Hangi CHP'liyle konuşsam, bir mucize bekler gibi, "o ismin" çıkıp
gelmesini beklediğini söylüyor.
Ve "uzun yürüyüş" gibi iktidar perspektifine dair hiçbir önermesi
olmayan çıkışlarla bu talebi örtülemek artık daha zor.
İşte dün çıkıp, ülkenin çoğunluğunu oluşturan milyonlarca seçmenin
siyasi iradesine "faşist diktatör" diyen CHP'li Bülent Tezcan'ın
"hararetine" bir de bu gözle bakın.
Zira darbe, uluslararası müdahale gibi, tüm siyaset dışı yöntemlere
meşruiyet sağlamayı amaçlayan demokrasi ayıbı bu sözler öyle
"günlük lakırdılardan" değil...
Ağızdan çıkarken göze alınması gereken bedel de, siyasetçinin
"umduğu ödülün büyüklüğünün" göstergesi.
He, "ne olur" derseniz yanıtı belli. Bu halk kifayetsiz muhteris
siyasilerin halkı gerip sokağı karıştırarak seçim yenilgilerini
zafere dönüştürme planlarını yine çöpe atar.
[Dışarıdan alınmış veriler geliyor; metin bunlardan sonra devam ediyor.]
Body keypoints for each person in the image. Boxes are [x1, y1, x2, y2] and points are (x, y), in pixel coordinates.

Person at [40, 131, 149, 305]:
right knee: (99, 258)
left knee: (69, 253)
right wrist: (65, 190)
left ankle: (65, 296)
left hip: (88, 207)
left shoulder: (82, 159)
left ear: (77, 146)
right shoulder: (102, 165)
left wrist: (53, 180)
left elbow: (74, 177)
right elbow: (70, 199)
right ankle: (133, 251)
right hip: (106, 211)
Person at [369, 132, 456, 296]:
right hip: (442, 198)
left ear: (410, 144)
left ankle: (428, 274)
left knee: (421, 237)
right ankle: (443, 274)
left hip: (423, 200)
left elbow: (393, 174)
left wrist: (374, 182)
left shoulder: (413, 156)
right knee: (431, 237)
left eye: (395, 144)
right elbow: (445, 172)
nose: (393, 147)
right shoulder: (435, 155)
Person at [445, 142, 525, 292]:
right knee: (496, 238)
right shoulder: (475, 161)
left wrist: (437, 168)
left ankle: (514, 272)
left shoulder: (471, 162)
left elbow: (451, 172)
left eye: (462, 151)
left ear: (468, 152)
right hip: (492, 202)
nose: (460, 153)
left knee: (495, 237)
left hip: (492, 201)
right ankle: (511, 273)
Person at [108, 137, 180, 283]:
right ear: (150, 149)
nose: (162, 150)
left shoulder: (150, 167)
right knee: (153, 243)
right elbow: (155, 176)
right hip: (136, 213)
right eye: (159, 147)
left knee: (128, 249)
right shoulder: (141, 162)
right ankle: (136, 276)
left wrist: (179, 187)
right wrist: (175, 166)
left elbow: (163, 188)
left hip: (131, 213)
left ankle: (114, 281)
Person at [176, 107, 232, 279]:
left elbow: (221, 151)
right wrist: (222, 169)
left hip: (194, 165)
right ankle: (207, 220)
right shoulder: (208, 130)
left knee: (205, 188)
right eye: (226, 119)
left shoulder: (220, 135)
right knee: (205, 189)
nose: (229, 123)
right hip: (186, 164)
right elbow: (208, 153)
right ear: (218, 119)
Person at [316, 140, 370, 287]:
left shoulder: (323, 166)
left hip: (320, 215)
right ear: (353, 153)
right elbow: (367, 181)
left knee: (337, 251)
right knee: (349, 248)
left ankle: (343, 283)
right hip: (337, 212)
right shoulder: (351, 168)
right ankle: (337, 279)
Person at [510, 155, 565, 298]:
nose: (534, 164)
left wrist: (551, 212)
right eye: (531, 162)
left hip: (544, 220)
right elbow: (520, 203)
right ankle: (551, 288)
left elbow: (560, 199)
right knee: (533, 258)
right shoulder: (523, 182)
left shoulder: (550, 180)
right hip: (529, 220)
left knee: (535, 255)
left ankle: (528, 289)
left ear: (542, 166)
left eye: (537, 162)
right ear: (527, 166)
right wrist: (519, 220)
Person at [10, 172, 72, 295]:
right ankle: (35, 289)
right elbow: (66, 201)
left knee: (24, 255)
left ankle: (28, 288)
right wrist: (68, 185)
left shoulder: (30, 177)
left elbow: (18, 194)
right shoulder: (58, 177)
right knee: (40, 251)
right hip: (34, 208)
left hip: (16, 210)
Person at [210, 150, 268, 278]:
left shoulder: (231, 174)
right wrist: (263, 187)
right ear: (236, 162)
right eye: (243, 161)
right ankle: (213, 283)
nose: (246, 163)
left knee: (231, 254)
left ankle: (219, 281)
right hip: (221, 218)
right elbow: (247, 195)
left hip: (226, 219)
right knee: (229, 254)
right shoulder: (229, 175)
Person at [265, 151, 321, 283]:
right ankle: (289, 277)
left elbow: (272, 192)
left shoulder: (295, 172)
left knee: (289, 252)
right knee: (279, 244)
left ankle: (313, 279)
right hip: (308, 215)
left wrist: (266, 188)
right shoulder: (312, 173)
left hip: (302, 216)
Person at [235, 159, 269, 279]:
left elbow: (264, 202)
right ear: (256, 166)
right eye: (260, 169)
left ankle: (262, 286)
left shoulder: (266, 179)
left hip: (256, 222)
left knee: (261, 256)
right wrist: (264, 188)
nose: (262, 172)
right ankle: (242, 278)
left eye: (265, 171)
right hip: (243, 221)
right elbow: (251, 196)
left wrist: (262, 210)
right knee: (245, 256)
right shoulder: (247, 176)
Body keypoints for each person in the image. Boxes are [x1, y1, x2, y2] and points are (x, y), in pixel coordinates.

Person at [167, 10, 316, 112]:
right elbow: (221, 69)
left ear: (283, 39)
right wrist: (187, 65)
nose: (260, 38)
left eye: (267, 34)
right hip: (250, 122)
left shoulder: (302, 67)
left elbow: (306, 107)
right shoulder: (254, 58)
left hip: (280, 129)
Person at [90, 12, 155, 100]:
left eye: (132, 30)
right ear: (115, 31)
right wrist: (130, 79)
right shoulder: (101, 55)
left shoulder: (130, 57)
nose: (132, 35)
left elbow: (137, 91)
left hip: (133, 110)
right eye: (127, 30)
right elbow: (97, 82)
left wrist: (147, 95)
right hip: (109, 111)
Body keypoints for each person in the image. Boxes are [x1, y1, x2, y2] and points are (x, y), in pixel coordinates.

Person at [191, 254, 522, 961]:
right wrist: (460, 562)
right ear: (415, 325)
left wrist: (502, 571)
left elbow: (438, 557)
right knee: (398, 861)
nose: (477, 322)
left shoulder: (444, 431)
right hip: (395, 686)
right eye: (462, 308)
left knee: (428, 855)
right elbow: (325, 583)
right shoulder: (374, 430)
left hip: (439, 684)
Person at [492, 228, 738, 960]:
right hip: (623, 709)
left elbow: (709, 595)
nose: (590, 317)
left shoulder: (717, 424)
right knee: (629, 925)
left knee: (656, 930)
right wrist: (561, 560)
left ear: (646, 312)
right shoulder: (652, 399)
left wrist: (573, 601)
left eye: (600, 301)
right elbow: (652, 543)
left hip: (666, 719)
Bakalım CHP seçmeni, 2019'u "Kılıçdaroğu'ndan daha gürültülü
kaybedebileceğinin" sinyallerini veren Tezcan gibilerin ön seçim
seviyesizliklerine yüz verecek mi?
*** CHP'de seçimle
gelen seçimle gitmiyor
Kılıçdaroğlu partisinin dünkü grup toplantısında Bülent Tezcan'ı
adını anmadan sahiplendi.
Bu tavır siyaseten bir ayıp olsa da...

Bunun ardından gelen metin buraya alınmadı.